Polo‐like kinase1 (PLK‐1), a member of the polo‐like kinase family of serine/threonine protein kinases, plays an essential role in regulating the cell cycle. PLK‐1 has a strong relationship with numerous regulatory events progressing during G2/M transition, chromosomal segregation, spindle assembly maturation, and mitotic exit. In addition, PLK‐1 also regulates DNA damage response, DNA replication, transcription, translation, chromosomes dynamics, and checkpoint adoption. Elevated levels of PLK‐1 have been observed in a plethora of cancers, including neuroblastoma (NB). NB is the most prevalent solid tumor that develops during the early embryonic stage and accounts for 15% of pediatric cancer‐related deaths. Current cytotoxic treatment strategies for NB are limiting and failed to prevent relapse and metastasis.

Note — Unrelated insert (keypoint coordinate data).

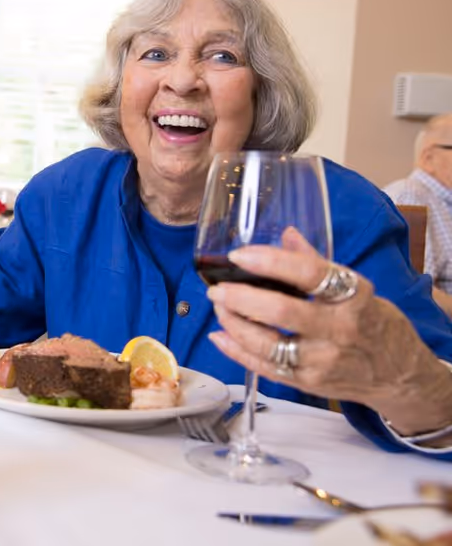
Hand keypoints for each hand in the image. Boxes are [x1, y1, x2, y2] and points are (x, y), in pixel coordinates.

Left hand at [207, 227, 451, 434]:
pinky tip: (220, 336)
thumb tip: (286, 234)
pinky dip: (237, 352)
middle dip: (241, 297)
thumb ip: (317, 263)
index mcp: (353, 296)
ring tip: (219, 307)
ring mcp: (323, 360)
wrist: (400, 377)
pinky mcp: (309, 383)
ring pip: (267, 344)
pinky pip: (264, 368)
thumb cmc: (374, 324)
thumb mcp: (357, 289)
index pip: (310, 273)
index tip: (240, 255)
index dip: (271, 261)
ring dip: (234, 324)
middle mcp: (339, 329)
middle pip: (282, 312)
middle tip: (218, 287)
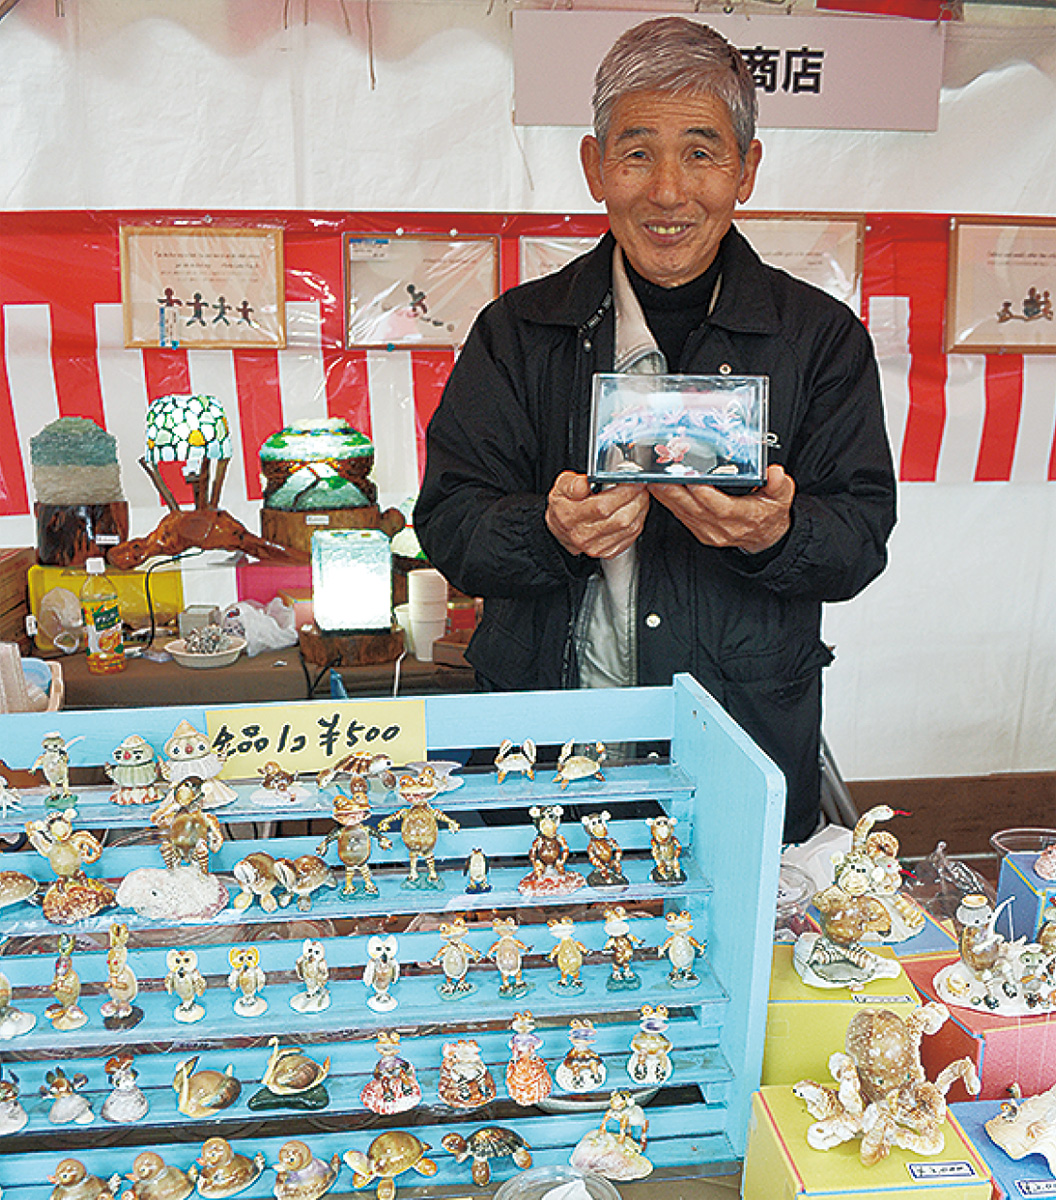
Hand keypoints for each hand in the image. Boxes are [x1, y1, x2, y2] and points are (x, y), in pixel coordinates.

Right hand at [545, 471, 648, 558]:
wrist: (561, 529)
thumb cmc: (563, 507)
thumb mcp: (561, 488)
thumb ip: (572, 483)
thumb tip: (584, 483)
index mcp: (571, 517)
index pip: (602, 506)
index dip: (623, 493)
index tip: (632, 482)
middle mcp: (583, 535)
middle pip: (620, 519)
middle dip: (636, 500)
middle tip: (640, 487)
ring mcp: (596, 546)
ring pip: (629, 528)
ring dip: (640, 510)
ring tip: (640, 496)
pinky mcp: (607, 551)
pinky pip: (630, 537)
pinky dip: (638, 521)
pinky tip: (636, 511)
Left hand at [649, 464, 793, 553]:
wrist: (765, 537)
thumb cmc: (770, 514)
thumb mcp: (782, 497)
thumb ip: (779, 485)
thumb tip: (775, 473)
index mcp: (742, 517)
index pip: (719, 506)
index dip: (702, 492)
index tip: (689, 476)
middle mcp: (722, 527)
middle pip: (694, 508)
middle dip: (674, 491)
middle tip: (658, 473)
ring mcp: (709, 531)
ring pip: (683, 513)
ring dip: (666, 496)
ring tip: (651, 478)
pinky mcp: (700, 531)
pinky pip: (681, 516)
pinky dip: (669, 502)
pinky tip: (658, 489)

In the present study, we hypothesized that inhibition of cell cycle regulator PLK‐1 by a small molecule inhibitor HMN‐214 will inhibit NB growth. To determine the role of PLK‐1 in NB, we analyzed multiple NB patient datasets and observed that PLK‐1 expression is inversely correlated with overall patient survival. PLK‐1 also strongly correlates with MYCN amplification and overall NB disease progression in our patient dataset analysis. Further, we used six NB cell lines, including MYCN‐ amplified and ‐non‐amplified cell lines, to evaluate the anti‐proliferative effects of HMN‐214 in NB. Results showed that HMN‐214 significantly and in a dose‐dependent manner inhibits NB proliferation and colony formation capacity. Additionally, we found that HMN‐214 significantly induces apoptosis and blocks cell cycle progression at the G2‐M phase in treatment groups compared to controls. Our molecular analysis further revealed that HMN‐214 significantly inhibits the mRNA and protein levels of PLK‐1 and CDK1 in contrast to control treatments. Further, we developed a 3D spheroid tumor model for NB to mimic in vivo tumor growth and utilized it to determine the effects of HMN‐214 on NB tumor growth. Results showed that HMN‐214 significantly and in a dose‐dependent manner inhibits NB 3D spheroidal tumor growth by specifically inducing tumor cell death. Overall, our data highlights the role of PLK‐1 in the oncogenic progression of NB and showed the efficacy of HMN‐214 in inhibiting NB growth. Our future efforts will be directed towards elucidating the role of PLK‐1 in NB and developing effective therapeutic strategies incorporating PLK‐1 inhibitor.